» **THE PROBLEM**
Scan the records below for the line containing "Standard Project Charter" and the line containing "University and MS". Copy both, plus every line between, exactly.

──────── RECORDS FOR THIS TASK

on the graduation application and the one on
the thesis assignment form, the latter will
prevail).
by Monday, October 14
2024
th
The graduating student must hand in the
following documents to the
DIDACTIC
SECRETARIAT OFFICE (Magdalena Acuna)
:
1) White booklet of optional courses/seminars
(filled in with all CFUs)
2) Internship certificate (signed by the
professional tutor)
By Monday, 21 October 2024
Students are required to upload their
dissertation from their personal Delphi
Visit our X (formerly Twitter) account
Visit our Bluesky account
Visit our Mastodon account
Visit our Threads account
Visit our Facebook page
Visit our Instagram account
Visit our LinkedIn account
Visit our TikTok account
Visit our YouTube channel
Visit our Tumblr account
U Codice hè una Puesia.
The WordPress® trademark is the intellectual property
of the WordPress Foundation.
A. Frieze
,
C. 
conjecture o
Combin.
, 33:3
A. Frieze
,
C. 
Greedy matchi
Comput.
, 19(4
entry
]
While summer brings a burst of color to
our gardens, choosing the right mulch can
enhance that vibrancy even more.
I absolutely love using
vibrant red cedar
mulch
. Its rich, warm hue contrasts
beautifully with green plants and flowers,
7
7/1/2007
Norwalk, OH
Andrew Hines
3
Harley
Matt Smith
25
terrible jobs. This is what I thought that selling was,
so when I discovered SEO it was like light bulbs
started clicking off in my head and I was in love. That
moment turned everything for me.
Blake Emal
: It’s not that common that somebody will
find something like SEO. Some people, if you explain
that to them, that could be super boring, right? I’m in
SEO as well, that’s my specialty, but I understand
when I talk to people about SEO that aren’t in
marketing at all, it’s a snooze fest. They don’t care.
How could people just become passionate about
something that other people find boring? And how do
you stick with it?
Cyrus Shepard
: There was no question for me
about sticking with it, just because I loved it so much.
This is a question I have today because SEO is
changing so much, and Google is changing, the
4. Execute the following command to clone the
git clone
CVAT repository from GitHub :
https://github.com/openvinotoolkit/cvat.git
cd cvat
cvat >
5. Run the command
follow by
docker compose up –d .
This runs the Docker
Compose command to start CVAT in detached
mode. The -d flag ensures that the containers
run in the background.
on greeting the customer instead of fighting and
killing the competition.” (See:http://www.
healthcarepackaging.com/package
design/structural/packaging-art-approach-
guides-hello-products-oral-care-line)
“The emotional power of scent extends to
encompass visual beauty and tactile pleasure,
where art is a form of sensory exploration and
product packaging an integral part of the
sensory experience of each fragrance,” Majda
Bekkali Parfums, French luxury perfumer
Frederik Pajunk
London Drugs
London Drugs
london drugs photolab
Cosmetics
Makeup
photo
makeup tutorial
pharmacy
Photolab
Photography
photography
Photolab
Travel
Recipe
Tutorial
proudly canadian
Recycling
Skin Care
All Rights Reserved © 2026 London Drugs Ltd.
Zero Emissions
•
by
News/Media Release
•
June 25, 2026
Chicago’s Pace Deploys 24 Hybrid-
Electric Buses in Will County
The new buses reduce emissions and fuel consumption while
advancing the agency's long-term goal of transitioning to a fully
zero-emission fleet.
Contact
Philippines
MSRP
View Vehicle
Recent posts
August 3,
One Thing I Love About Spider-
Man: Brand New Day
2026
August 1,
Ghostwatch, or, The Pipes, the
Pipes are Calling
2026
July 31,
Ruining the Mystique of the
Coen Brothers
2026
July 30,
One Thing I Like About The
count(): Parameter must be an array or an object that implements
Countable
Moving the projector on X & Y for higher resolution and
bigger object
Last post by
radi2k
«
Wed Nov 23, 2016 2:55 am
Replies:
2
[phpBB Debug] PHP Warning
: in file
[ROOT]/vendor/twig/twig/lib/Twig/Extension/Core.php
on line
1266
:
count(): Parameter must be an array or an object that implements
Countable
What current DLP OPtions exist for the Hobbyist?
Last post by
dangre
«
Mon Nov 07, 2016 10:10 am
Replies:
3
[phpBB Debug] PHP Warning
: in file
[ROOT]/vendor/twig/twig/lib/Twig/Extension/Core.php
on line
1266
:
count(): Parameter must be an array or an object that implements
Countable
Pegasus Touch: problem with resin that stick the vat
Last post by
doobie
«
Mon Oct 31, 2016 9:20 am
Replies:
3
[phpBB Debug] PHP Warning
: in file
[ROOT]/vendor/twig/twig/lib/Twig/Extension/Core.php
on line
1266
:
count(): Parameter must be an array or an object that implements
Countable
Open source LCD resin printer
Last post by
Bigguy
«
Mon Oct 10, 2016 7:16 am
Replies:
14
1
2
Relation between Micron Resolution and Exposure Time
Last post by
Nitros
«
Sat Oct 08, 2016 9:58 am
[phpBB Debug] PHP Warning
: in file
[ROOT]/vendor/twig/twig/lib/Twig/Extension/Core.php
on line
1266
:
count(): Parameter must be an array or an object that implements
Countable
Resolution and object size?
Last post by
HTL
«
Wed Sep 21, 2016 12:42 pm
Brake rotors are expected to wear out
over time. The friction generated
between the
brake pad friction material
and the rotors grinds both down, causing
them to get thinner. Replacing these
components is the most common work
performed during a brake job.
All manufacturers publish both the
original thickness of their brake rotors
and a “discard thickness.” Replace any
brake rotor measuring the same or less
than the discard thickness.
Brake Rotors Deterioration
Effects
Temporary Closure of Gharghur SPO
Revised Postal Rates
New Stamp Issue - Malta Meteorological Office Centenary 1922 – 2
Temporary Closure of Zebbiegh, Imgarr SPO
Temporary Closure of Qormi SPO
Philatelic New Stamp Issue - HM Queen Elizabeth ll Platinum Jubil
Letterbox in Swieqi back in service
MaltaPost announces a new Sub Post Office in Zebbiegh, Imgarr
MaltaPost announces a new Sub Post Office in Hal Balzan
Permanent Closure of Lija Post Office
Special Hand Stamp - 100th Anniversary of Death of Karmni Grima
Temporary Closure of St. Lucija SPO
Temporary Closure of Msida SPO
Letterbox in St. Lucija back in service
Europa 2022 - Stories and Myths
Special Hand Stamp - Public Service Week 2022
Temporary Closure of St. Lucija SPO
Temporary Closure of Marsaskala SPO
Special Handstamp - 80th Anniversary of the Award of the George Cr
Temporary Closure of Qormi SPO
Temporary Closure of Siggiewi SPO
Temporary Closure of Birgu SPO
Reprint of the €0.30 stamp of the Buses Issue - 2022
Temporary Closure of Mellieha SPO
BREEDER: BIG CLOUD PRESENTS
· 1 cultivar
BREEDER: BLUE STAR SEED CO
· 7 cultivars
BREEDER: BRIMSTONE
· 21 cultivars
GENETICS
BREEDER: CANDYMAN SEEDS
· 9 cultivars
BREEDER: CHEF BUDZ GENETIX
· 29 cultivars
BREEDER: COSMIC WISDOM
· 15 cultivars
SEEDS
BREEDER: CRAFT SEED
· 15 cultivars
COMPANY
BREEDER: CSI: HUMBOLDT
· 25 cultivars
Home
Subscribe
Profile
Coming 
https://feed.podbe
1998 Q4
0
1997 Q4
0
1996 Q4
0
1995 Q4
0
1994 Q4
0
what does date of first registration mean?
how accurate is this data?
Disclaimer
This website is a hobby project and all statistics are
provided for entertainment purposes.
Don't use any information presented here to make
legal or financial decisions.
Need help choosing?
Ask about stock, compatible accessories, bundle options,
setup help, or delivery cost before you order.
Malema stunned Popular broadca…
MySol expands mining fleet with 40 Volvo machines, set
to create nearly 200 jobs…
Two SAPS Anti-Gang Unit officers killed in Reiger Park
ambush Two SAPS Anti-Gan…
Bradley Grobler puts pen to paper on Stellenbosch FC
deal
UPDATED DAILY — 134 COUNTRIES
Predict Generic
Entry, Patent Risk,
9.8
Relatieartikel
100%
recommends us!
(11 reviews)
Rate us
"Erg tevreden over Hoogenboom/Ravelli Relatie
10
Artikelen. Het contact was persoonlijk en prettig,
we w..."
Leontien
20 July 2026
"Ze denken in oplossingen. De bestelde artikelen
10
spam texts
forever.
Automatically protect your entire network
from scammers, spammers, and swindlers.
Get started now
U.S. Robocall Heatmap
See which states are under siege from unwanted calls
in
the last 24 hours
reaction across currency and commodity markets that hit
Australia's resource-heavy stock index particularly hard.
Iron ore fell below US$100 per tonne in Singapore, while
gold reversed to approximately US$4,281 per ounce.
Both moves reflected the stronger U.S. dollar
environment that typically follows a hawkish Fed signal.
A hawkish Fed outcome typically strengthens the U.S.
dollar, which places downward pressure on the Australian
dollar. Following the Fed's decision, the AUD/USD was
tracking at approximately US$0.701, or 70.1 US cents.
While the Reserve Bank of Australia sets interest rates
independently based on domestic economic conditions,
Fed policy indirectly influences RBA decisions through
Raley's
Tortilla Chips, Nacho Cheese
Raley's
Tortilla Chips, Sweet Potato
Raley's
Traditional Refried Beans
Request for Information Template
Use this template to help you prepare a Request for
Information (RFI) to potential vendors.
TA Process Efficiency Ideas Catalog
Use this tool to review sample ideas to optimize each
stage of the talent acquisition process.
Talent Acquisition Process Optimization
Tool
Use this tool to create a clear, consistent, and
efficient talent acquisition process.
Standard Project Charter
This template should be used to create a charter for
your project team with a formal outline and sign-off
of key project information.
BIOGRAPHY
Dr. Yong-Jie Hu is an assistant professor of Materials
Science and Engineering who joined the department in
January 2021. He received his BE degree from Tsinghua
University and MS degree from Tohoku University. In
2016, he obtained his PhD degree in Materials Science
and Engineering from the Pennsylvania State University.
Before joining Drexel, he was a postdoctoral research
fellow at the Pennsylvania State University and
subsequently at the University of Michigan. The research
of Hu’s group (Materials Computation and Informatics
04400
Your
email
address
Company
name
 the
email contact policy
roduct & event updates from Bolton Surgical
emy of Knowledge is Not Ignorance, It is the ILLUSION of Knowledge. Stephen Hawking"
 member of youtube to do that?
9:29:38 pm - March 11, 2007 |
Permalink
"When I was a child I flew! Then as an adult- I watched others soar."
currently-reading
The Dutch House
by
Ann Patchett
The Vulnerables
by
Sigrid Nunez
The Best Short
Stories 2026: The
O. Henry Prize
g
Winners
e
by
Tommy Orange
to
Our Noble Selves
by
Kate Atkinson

────────────────

» **REPLY**
Standard Project Charter
This template should be used to create a charter for
your project team with a formal outline and sign-off
of key project information.
BIOGRAPHY
Dr. Yong-Jie Hu is an assistant professor of Materials
Science and Engineering who joined the department in
January 2021. He received his BE degree from Tsinghua
University and MS degree from Tohoku University. In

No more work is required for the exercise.